Your objective. What you produce should be an exact transcription of the data, minus any pictures.

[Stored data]
-=-=-
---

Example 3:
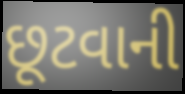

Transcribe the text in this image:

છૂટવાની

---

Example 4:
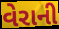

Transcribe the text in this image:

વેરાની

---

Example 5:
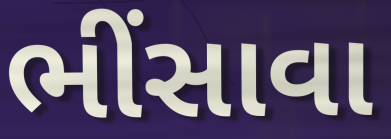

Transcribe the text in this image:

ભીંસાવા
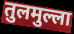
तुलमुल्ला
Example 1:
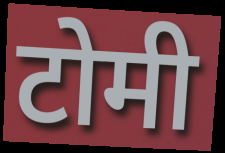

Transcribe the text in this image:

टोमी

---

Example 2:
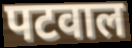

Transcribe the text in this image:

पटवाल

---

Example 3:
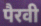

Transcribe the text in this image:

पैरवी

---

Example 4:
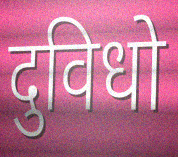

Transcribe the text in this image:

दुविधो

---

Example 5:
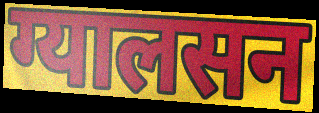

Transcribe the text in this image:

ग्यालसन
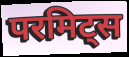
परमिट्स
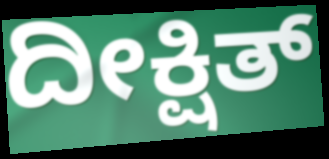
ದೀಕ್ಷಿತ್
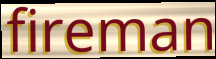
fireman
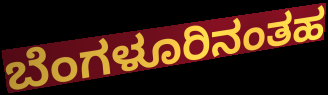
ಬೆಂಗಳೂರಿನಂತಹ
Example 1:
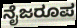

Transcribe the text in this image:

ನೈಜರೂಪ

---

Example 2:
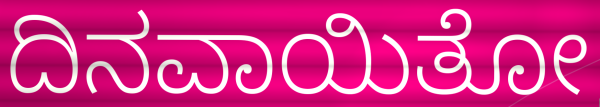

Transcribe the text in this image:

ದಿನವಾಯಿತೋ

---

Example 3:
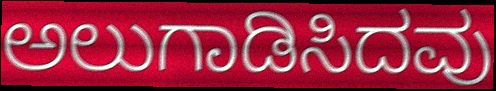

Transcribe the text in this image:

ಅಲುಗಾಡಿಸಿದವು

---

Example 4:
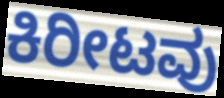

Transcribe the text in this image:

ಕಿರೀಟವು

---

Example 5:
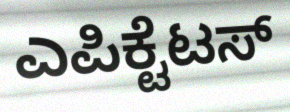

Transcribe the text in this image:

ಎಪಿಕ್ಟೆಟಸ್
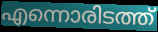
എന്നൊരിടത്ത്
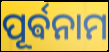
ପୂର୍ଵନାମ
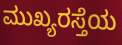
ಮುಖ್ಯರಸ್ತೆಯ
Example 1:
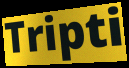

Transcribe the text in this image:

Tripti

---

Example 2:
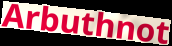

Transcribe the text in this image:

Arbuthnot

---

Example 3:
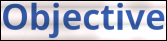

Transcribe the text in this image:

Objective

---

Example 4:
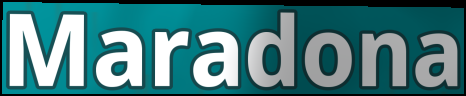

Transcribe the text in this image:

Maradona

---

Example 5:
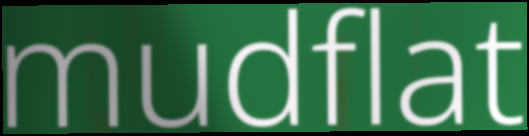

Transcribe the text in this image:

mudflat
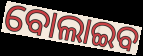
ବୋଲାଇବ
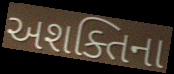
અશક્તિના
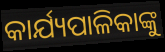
-=-=-
Response for this exercise.
---

Example 3:

Transcribe the text in this image:

છૂટવાની

---

Example 4:

Transcribe the text in this image:

વેરાની

---

Example 5:

Transcribe the text in this image:

ભીંસાવા
तुलमुल्ला
Example 1:

Transcribe the text in this image:

टोमी

---

Example 2:

Transcribe the text in this image:

पटवाल

---

Example 3:

Transcribe the text in this image:

पैरवी

---

Example 4:

Transcribe the text in this image:

दुविधो

---

Example 5:

Transcribe the text in this image:

ग्यालसन
परमिट्स
ದೀಕ್ಷಿತ್
fireman
ಬೆಂಗಳೂರಿನಂತಹ
Example 1:

Transcribe the text in this image:

ನೈಜರೂಪ

---

Example 2:

Transcribe the text in this image:

ದಿನವಾಯಿತೋ

---

Example 3:

Transcribe the text in this image:

ಅಲುಗಾಡಿಸಿದವು

---

Example 4:

Transcribe the text in this image:

ಕಿರೀಟವು

---

Example 5:

Transcribe the text in this image:

ಎಪಿಕ್ಟೆಟಸ್
എന്നൊരിടത്ത്
ପୂର୍ଵନାମ
ಮುಖ್ಯರಸ್ತೆಯ
Example 1:

Transcribe the text in this image:

Tripti

---

Example 2:

Transcribe the text in this image:

Arbuthnot

---

Example 3:

Transcribe the text in this image:

Objective

---

Example 4:

Transcribe the text in this image:

Maradona

---

Example 5:

Transcribe the text in this image:

mudflat
ବୋଲାଇବ
અશક્તિના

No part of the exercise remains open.